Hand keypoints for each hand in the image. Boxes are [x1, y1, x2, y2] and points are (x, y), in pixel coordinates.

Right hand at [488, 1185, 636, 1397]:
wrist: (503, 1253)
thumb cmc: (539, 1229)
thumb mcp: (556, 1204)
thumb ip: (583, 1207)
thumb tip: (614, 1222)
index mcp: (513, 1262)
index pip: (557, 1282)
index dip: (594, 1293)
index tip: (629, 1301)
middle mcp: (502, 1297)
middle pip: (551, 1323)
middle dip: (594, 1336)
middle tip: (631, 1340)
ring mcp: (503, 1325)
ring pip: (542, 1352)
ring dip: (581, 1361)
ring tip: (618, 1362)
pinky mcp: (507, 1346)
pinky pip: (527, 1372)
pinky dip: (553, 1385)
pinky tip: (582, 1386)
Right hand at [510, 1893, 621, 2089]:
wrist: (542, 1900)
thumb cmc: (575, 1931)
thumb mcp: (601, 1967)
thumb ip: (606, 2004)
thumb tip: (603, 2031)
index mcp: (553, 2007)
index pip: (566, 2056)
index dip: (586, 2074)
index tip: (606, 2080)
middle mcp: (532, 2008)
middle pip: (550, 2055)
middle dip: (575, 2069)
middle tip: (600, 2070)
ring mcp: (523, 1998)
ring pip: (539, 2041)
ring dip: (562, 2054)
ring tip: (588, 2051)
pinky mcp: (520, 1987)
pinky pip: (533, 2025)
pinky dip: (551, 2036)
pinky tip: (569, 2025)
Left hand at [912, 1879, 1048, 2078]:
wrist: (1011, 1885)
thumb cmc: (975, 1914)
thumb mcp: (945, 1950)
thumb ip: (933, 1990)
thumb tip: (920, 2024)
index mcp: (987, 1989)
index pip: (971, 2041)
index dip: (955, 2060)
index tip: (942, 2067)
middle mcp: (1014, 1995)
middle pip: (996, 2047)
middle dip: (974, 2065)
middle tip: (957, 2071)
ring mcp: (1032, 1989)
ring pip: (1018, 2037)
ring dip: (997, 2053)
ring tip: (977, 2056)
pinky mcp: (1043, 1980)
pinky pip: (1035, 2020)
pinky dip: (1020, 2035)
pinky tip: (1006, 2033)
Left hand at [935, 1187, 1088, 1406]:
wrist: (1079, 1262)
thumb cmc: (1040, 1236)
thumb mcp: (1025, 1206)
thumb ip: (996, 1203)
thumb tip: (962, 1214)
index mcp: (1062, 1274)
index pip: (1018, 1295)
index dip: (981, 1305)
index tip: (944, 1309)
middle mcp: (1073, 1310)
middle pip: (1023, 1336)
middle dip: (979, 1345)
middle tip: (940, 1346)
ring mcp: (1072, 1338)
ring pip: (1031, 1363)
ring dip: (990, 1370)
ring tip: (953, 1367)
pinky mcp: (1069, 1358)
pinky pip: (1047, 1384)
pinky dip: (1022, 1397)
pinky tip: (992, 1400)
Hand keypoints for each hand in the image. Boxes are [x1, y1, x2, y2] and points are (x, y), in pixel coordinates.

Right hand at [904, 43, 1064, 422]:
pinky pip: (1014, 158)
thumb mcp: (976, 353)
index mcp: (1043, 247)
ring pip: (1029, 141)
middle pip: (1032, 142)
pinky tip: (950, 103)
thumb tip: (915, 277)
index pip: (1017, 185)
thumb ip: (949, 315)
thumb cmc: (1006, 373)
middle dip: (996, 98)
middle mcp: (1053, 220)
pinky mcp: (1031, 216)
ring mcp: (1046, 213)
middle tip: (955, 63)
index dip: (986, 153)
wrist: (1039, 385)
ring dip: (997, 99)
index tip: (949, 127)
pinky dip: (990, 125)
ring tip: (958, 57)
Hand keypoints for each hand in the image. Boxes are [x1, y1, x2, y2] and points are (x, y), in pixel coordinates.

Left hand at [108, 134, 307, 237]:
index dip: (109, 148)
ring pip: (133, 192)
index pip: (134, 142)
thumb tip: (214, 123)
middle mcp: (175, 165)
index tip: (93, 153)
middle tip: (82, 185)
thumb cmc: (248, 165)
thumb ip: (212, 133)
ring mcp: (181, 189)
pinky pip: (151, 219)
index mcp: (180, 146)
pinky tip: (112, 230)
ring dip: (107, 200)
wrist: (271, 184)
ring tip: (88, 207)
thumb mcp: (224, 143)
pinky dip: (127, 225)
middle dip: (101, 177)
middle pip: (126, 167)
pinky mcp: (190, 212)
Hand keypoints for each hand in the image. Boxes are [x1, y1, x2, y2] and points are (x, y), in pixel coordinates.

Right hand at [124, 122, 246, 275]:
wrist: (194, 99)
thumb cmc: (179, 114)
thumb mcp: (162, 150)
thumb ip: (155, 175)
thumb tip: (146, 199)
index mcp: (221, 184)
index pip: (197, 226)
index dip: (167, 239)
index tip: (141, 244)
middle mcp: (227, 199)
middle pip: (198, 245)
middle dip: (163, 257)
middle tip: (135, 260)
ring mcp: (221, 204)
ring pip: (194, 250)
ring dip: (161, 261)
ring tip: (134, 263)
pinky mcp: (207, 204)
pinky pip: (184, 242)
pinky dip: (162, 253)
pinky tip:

**********

• **Exercise directions**:
Only the lines from the opening of the material through the line with "index mcp: (513, 1262)" should be echoed, exactly as written.

• **Response**:
Hand keypoints for each hand in the image. Boxes are [x1, y1, x2, y2] and points are (x, y), in pixel coordinates.

Right hand at [488, 1185, 636, 1397]:
wrist: (503, 1253)
thumb cmc: (539, 1229)
thumb mcp: (556, 1204)
thumb ip: (583, 1207)
thumb tip: (614, 1222)
index mcp: (513, 1262)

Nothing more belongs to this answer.